Task starvation and priority inversion in FreeRTOS - Time & Space Complexity

When tasks share resources in FreeRTOS, some tasks may wait longer than others.

We want to understand how waiting time grows when tasks compete for resources.

Analyze the time complexity of this FreeRTOS snippet involving priority inversion.

// Task handles and mutex
SemaphoreHandle_t xMutex;

void vHighPriorityTask(void *pvParameters) {
  xSemaphoreTake(xMutex, portMAX_DELAY); // Wait for mutex
  // Critical section
  xSemaphoreGive(xMutex);
  vTaskDelay(10);
}

void vLowPriorityTask(void *pvParameters) {
  xSemaphoreTake(xMutex, portMAX_DELAY); // Wait for mutex
  // Critical section
  vTaskDelay(50); // Simulate long work
  xSemaphoreGive(xMutex);
}

This code shows a high priority task and a low priority task sharing a mutex.

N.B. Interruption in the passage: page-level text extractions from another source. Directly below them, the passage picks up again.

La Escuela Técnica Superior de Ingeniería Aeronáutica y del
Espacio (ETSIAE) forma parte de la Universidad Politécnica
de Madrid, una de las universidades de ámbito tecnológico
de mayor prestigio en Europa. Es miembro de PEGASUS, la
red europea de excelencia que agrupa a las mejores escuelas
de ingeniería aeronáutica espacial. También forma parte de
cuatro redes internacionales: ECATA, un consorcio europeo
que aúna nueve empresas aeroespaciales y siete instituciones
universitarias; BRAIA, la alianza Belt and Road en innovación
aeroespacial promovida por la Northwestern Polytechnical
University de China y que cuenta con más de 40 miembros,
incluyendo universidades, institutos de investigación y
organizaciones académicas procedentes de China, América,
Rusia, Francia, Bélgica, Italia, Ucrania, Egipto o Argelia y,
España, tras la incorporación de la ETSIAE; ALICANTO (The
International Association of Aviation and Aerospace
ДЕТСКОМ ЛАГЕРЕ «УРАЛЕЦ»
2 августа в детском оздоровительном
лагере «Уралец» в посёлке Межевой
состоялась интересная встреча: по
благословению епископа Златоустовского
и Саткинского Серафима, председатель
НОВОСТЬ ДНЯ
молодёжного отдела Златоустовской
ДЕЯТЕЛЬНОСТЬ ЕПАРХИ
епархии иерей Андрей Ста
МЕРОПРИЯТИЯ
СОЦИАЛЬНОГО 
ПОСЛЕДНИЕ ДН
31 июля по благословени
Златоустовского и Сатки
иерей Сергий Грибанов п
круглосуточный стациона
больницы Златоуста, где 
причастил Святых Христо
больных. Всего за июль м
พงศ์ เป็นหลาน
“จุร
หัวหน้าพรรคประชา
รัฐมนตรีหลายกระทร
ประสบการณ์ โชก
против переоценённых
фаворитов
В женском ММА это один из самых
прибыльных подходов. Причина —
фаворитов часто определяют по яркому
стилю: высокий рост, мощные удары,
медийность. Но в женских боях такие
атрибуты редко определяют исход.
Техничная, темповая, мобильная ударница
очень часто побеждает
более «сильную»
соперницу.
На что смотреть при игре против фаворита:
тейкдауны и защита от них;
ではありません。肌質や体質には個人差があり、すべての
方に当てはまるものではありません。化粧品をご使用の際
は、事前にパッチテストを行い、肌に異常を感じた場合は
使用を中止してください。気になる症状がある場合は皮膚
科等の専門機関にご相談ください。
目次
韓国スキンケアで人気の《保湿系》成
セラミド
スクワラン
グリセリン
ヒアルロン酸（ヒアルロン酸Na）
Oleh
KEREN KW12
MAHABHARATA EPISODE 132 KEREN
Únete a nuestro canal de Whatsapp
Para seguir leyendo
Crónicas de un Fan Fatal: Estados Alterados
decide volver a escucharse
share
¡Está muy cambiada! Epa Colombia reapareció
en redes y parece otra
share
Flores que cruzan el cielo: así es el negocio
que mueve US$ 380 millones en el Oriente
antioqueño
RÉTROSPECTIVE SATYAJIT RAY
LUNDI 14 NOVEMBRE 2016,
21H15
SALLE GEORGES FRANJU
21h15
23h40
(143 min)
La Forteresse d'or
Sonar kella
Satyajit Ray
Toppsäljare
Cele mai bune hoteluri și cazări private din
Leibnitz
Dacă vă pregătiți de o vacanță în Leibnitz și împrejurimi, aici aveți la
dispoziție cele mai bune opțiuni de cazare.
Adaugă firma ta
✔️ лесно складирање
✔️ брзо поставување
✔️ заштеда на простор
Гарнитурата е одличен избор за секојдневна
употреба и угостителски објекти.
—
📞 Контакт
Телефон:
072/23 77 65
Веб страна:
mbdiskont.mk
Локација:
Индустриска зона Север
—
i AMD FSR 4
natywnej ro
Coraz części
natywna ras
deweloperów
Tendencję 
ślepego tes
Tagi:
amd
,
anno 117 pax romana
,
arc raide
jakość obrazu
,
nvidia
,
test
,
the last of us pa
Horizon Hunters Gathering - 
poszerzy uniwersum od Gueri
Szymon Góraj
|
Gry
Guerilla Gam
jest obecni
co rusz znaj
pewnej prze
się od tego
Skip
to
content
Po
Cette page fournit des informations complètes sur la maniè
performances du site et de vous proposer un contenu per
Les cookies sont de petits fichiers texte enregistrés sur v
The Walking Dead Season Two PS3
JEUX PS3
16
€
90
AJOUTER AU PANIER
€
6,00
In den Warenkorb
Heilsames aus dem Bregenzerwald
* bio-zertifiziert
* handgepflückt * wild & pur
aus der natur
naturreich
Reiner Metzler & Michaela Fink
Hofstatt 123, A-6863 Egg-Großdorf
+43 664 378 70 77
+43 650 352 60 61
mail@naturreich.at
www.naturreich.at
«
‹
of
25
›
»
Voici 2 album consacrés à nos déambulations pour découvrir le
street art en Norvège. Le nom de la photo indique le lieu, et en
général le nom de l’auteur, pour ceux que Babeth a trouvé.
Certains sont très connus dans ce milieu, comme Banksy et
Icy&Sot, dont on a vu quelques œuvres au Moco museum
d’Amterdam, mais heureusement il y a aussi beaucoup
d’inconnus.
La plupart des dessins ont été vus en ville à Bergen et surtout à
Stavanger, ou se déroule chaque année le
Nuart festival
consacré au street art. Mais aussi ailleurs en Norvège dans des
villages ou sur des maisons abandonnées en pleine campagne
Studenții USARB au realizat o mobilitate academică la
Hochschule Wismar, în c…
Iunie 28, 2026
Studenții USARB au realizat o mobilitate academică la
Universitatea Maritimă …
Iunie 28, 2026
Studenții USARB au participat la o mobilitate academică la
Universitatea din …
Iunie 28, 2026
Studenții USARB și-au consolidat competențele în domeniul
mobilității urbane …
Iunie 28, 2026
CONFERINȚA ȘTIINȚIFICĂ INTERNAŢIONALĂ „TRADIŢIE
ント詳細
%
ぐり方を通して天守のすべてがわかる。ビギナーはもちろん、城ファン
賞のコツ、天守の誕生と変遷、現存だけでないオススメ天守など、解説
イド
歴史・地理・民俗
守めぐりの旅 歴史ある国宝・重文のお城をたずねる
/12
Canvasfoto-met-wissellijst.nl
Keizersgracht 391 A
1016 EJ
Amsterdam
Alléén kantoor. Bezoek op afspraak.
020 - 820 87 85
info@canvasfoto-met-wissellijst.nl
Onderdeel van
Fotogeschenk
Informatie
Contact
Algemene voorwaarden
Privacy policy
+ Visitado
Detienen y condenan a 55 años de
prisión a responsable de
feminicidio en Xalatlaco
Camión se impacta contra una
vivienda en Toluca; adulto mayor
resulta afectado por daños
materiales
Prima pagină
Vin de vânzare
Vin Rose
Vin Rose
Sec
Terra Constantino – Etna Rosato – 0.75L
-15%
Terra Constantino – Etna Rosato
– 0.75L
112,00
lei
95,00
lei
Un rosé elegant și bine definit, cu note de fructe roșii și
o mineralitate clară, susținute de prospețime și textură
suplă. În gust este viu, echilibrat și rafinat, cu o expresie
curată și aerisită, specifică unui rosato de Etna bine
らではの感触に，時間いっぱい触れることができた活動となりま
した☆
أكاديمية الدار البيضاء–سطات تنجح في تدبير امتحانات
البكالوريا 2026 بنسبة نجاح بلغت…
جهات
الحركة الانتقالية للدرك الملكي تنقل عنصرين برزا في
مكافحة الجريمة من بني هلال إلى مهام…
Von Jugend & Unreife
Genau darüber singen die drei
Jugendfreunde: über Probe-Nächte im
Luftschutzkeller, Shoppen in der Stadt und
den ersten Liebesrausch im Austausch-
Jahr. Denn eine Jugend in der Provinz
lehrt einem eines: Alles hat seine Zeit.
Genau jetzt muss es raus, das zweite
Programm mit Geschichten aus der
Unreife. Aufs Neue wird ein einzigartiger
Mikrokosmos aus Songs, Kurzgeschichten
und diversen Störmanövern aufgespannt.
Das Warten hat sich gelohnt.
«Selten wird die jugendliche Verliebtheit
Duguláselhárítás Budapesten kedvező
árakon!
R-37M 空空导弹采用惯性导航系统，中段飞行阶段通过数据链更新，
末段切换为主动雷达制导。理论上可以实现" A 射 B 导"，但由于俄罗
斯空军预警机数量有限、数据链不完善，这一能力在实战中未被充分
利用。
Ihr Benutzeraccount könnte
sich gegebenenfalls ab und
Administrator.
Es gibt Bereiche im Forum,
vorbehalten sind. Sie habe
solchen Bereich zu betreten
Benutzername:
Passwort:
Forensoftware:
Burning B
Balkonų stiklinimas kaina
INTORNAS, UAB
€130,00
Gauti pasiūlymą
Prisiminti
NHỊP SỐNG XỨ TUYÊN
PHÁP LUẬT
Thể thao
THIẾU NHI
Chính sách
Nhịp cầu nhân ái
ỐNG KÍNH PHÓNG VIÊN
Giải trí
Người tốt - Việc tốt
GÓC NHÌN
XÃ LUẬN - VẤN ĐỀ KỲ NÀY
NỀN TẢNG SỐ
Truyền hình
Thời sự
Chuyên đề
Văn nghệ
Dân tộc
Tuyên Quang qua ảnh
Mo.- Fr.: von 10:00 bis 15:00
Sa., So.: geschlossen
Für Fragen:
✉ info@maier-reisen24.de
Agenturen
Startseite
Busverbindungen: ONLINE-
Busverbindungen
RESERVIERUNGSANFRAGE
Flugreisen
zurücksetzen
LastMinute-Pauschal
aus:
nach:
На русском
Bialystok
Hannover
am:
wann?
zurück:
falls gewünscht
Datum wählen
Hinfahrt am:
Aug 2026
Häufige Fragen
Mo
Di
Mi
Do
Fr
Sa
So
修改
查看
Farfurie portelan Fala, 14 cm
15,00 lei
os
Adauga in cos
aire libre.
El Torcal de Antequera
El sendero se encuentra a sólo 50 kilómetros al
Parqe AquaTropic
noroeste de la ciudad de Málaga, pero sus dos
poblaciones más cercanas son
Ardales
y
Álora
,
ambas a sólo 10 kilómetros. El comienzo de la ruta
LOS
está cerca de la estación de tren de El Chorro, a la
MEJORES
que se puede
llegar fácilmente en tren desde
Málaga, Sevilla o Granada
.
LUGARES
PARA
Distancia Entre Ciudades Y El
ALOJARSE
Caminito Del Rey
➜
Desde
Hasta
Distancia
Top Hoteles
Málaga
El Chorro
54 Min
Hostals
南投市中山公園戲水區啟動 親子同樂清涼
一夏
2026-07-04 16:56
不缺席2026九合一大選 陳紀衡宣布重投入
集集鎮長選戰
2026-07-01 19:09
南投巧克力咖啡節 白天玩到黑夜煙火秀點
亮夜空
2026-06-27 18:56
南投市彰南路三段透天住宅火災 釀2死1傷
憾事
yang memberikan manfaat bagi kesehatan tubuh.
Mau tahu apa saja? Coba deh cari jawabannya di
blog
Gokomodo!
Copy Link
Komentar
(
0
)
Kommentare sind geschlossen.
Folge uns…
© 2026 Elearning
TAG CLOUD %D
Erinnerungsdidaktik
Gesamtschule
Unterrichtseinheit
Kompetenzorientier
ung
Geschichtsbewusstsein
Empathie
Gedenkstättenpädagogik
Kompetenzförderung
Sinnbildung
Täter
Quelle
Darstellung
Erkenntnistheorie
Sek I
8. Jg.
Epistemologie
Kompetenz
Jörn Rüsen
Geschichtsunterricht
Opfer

Look for loops or repeated waits that cause delays.

• Primary operation: The high priority task waits repeatedly for the mutex held by the low priority task.
• How many times: Each time the high priority task runs and tries to take the mutex.

Imagine more tasks or longer critical sections increase waiting time.

Input Size (n)	Approx. Operations
1 (1 low priority task)	Low waiting time
5 (multiple low priority tasks)	Waiting time grows as tasks hold mutex longer
10+	Waiting time can grow much longer due to priority inversion

Pattern observation: Waiting time grows roughly with the number of lower priority tasks holding the resource.

Time Complexity: O(n)

This means waiting time grows linearly with the number of lower priority tasks blocking the resource.

[X] Wrong: "High priority tasks always run immediately without delay."

[OK] Correct: Because lower priority tasks holding resources can block high priority tasks, causing delays.

Understanding how task priorities affect waiting helps you design better multitasking systems.

"What if we use priority inheritance on the mutex? How would the time complexity change?"